Is all contact good contact? Let's look at the contact Starling Marte has made thus far this season. The table below shows his production on contact through 08/12 (I know, I know--it took me an embarrassingly long time to write this article) on pitches both inside and outside the strike zone:
You don't need a PhD to see that Marte struggles to make high-quality contact on pitches out of the zone--he rarely hits the ball hard (the 78 MPH average exit velocity), rarely elevates it (FB and LD rates half of those in the zone), and only runs a .315 SLG on the pitches he hits. His batting average on contact is reasonable (we'll talk more about that later), but in general his production craters when the pitch he's hitting is out of the zone.
But, hey, maybe you think that in zone/out of zone is too blunt a dichotomy. We can look at the same thing by the pitch's distance from the center of the strike zone:
This is the same story, just with a bit more granularity. The further the pitch is from the heart of the plate, the more likely it is to be a weak ground ball. If you're more of a visual person, here's a graph illustrating how Marte's batted ball velocity changes based on pitch location:
Marte's been able to make reasonably hard contact on some of the borderline pitches, but when he hunts up and in or low and away the results haven't been pretty. The ensuing batted balls are displayed below.
There's a bit of a "he can hit those" fallacy going on here. Marte is indeed capable of making contact with pitches out of the strike zone--it's just that the contact he makes tends to be overwhelmingly of the 'soft grounder' variety.
Soft ground balls aren't necessarily a horrible thing. For most players, they're something like an automatic out, but Marte has the best infield hit percentage in baseball. And soft grounders tend to be quite infield hit-conducive.
All of this, however, reflects Marte's production when he makes contact--but as the chart below shows, he's also more likely to swing and miss at pitches the further away they are from the zone's center:
I think this pretty much answers the question of whether Marte would be a better offensive player if he could magically excise some of the more ill-conceived swings from his offensive game.

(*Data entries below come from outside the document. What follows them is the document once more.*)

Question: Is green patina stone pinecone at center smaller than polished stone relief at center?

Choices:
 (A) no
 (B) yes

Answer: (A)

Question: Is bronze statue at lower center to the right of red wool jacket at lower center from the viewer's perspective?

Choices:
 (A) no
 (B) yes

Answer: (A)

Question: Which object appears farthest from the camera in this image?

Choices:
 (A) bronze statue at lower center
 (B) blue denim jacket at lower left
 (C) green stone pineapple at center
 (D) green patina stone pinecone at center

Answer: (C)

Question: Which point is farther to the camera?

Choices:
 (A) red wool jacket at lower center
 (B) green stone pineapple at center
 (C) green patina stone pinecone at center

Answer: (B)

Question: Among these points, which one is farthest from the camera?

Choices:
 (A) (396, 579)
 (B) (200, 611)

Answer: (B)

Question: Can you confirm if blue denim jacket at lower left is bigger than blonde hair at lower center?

He doesn't make high-quality contact on pitches outside the zone, and while his propensity for legging out infield hits masks some of this issue, the whiffs and soft grounders don't end up generating much production.
Starling Marte is a star, and thanks to his team-friendly extension he'll be manning left field for the Pirates for a very long time. He's already been a large part of the organization's turnaround. He's a legitimate five-tool player who can make catches like this and throws like this.
But if he wants to elevate his game to an MVP-candidate level, it might be worthwhile to take a second look at whether swinging at everything is really worth it.